A hierarchical variance model

Next: Linear dynamic models for Up: Combining the nodes Previous: Linear independent factor analysis

A hierarchical variance model

Figure 6 (right subfigure) presents a hierarchical model for the variance, and also shows how it can be constructed by first learning simpler structures shown in the left and middle subfigures of Fig. 6. This is necessary, because learning a hierarchical model having different types of nodes from scratch in a completely unsupervised manner would be too demanding a task, ending quite probably into an unsatisfactory local minimum.

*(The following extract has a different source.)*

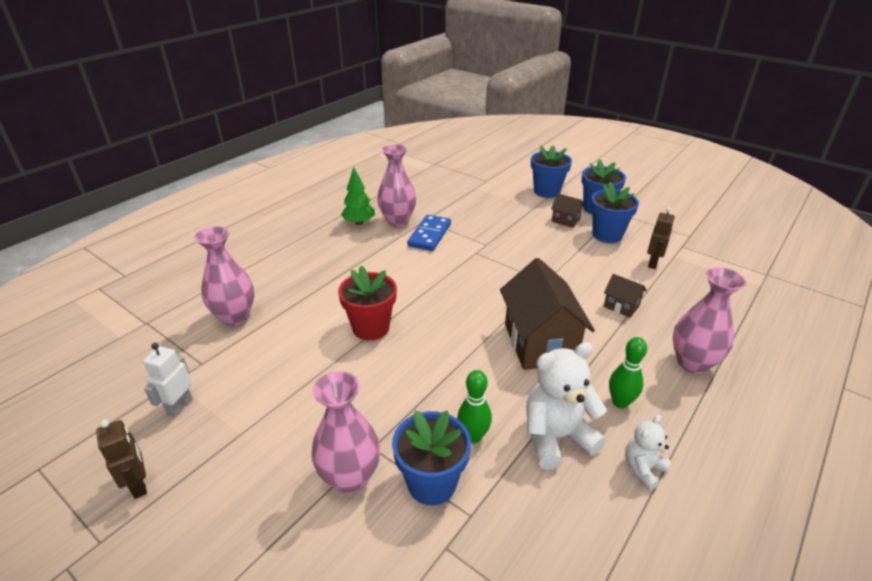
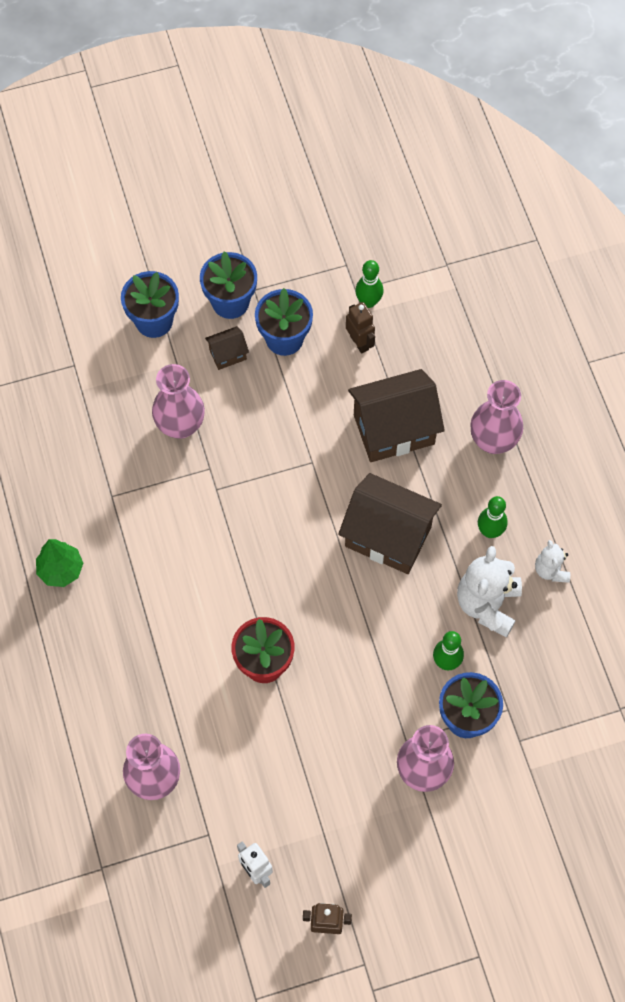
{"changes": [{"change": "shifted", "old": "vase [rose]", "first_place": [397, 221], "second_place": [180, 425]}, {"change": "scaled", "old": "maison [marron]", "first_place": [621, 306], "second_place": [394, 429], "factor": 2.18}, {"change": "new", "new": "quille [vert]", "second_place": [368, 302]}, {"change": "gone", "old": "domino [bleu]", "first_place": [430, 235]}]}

The final rightmost variance model in Fig. 6 is somewhat involved in that it contains both nonlinearities and hierarchical modelling of variances. Before going into its mathematical details and into the two simpler models in Fig. 6, we point out that we have considered in our earlier papers related but simpler block models. In Valpola03ICA_Nonlin, a hierarchical nonlinear model for the data ${\bf x}(t)$ is discussed without modelling the variance. Such a model can be applied for example to nonlinear ICA or blind source separation. Experimental results Valpola03ICA_Nonlin show that this block model performs adequately in the nonlinear BSS problem, even though the results are slightly poorer than for our earlier computationally more demanding model Lappalainen00,Valpola03IEICE,Honkela05NIPS with multiple computational paths.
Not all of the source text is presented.